_Exercise brief_.
Reproduce word for word everything from "Smaller-than-anticipated crowd attends" down to "trail in Tulsa." in the article on the Tulsa rally below.

_Given text_.

Smaller-than-anticipated crowd attends event, the country’s first large-scale indoor gathering since the coronavirus lockdown

♦By Rich Shumate, ChickenFriedPolitics.com editor

TULSA (CFP) — After being sidelined from the campaign trail for three months by the coronavirus lockdown, President Donald Trump was back in his element Saturday night, addressing thousands of adoring supporters as he returned to the campaign trail in Tulsa.

“I stand before you today to declare that the silent majority is stronger than ever before,” Trump told the crowd at the BOK Center. “We”re going to stop the radical left. We’re going to build a future of safety and opportunity for Americans of every race, color, religion and creed.”

Donald Trump rallies supporters in Tulsa (From Fox News via YouTube)

Trump touted the achievements of his first term, saying that “together, we are taking back our country. We are returning it to you, the American people.”

While the campaign claimed that more than 1 million people had registered for the event and had set expectations of a capacity crowd, parts of the arena were visibly empty. According to the Tulsa Fire Department, only 6,200 people attended, based on a count conducted by the fire marshal.

Trump and Pence had been scheduled to address the crowd in an overflow area set up outside the arena, but that event was canceled, and crews began dismantling the stage as Trump was speaking inside.

Trump campaign officials issued a statement saying “radical protesters, coupled with a relentless onslaught from the media, attempted to frighten off the President’s supporters.” Trump told the audience that “a bunch of maniacs” had interfered with the rally, although news media coverage showed no significant violence or obstructions outside of the arena.

State and local police and National Guard units had been brought in to provide security for the event and separate rally-goers from groups who were protesting the event in downtown Tulsa near the arena.

In his return to active campaigning, Trump, who had promised his supporters a “wild evening,” didn’t disappoint, offering up plenty of political red meat in a speech that lasted for nearly an hour and 50 minutes.

_Supplied material_.
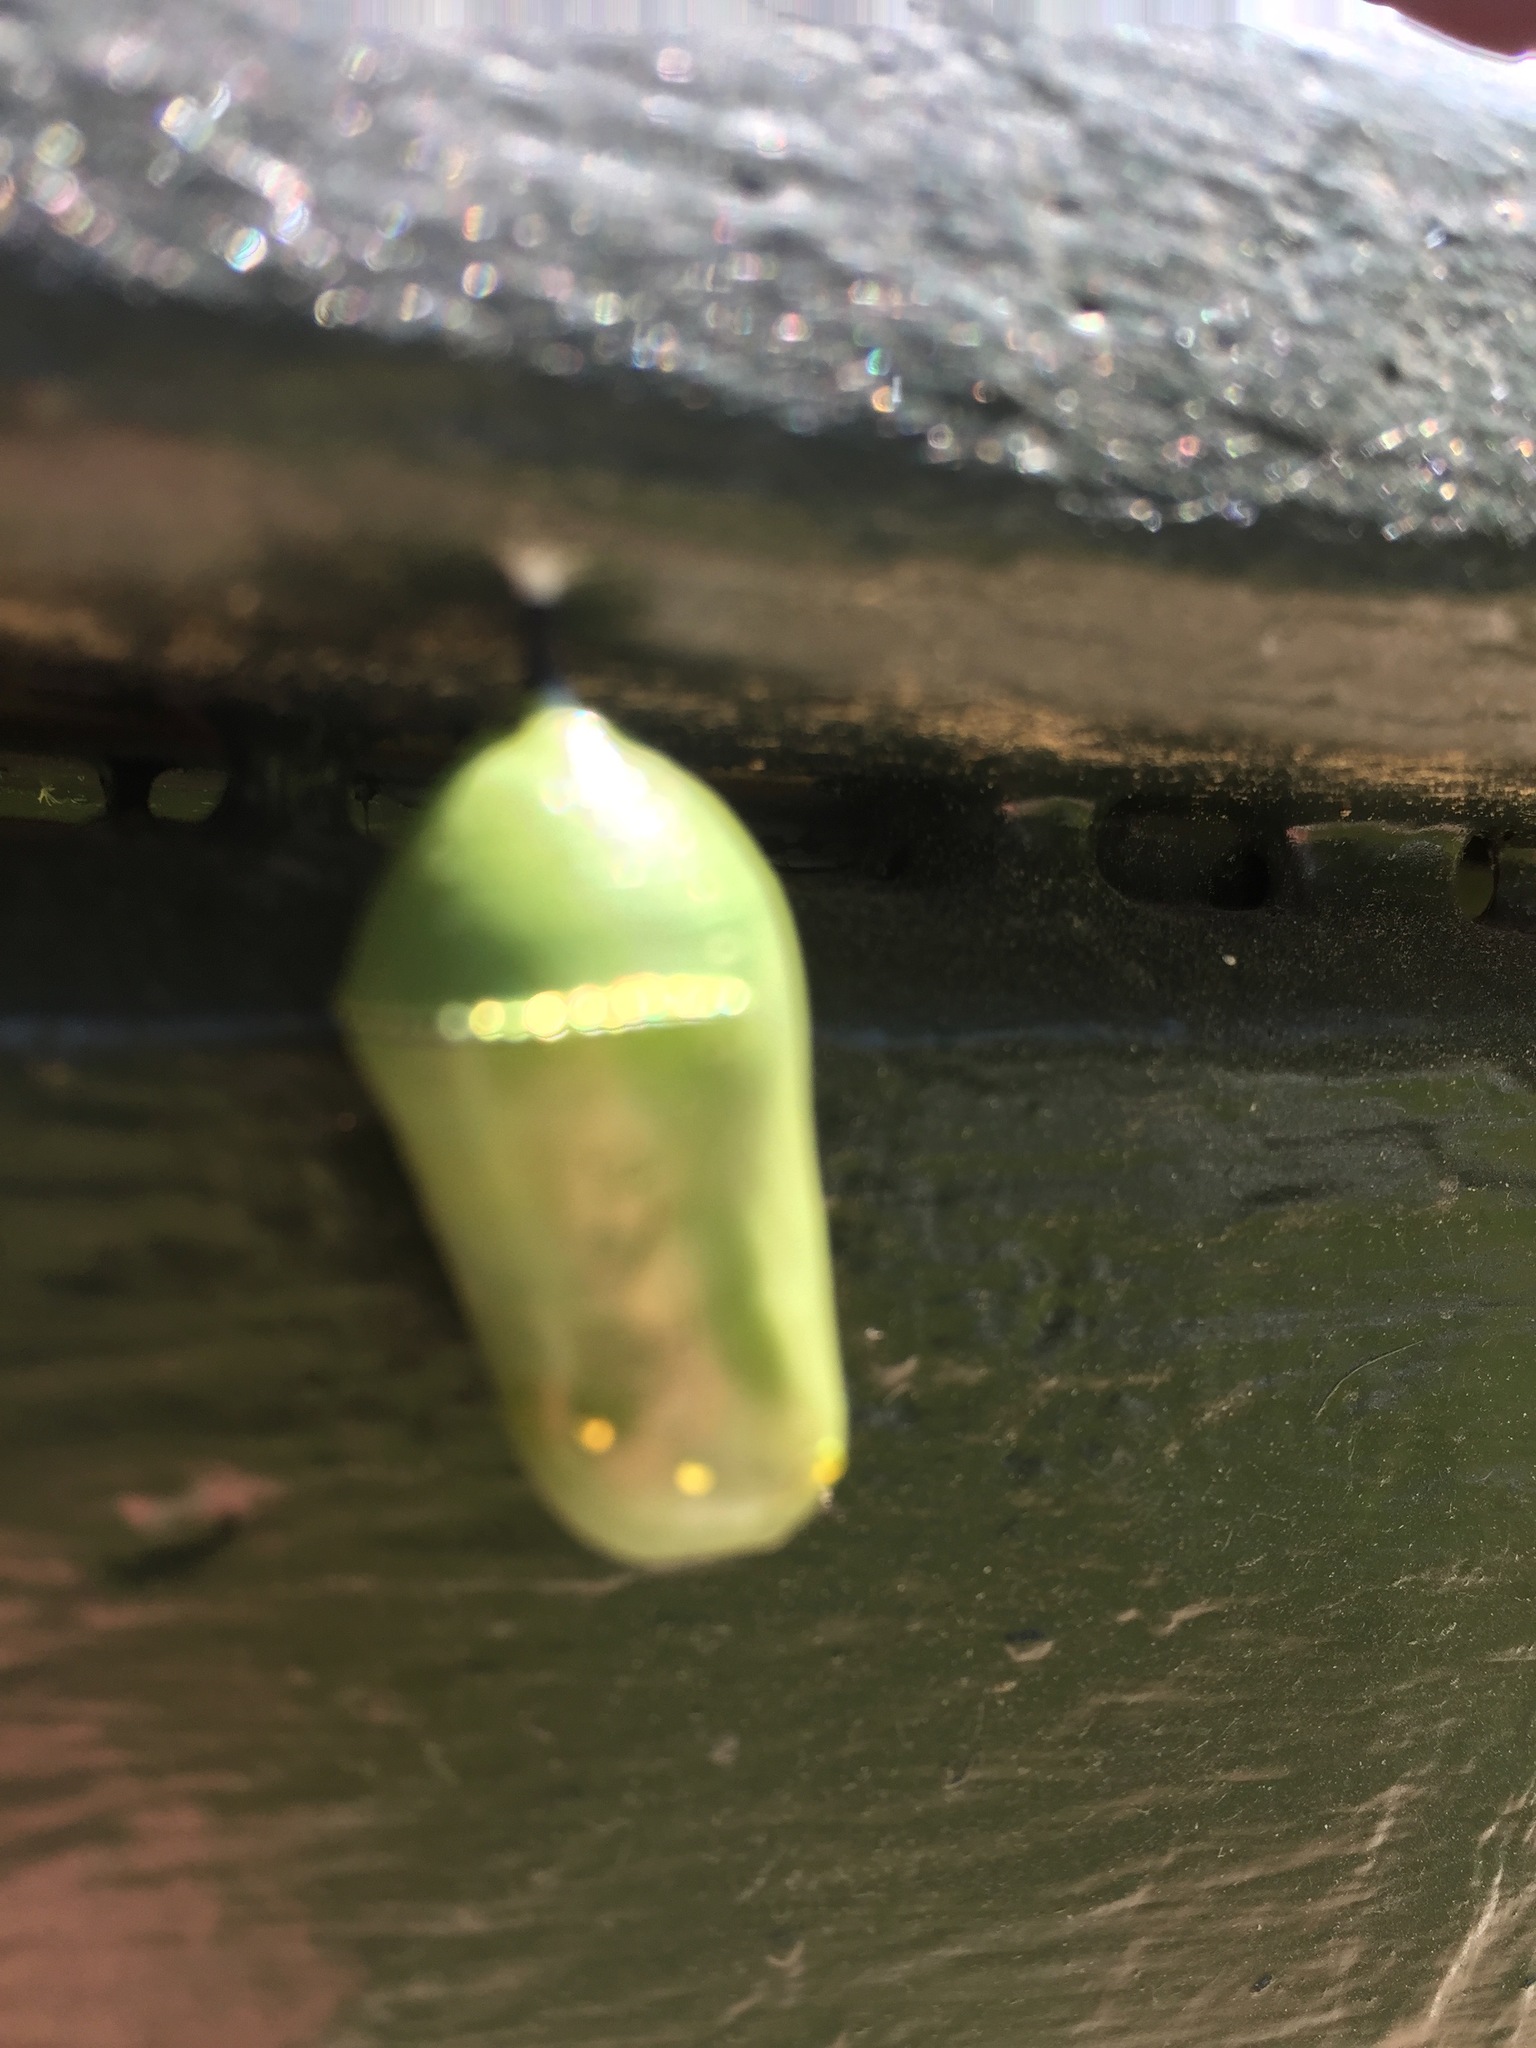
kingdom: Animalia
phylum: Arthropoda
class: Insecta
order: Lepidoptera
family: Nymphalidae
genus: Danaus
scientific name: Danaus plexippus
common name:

_Finished task_.
Smaller-than-anticipated crowd attends event, the country’s first large-scale indoor gathering since the coronavirus lockdown

♦By Rich Shumate, ChickenFriedPolitics.com editor

TULSA (CFP) — After being sidelined from the campaign trail for three months by the coronavirus lockdown, President Donald Trump was back in his element Saturday night, addressing thousands of adoring supporters as he returned to the campaign trail in Tulsa.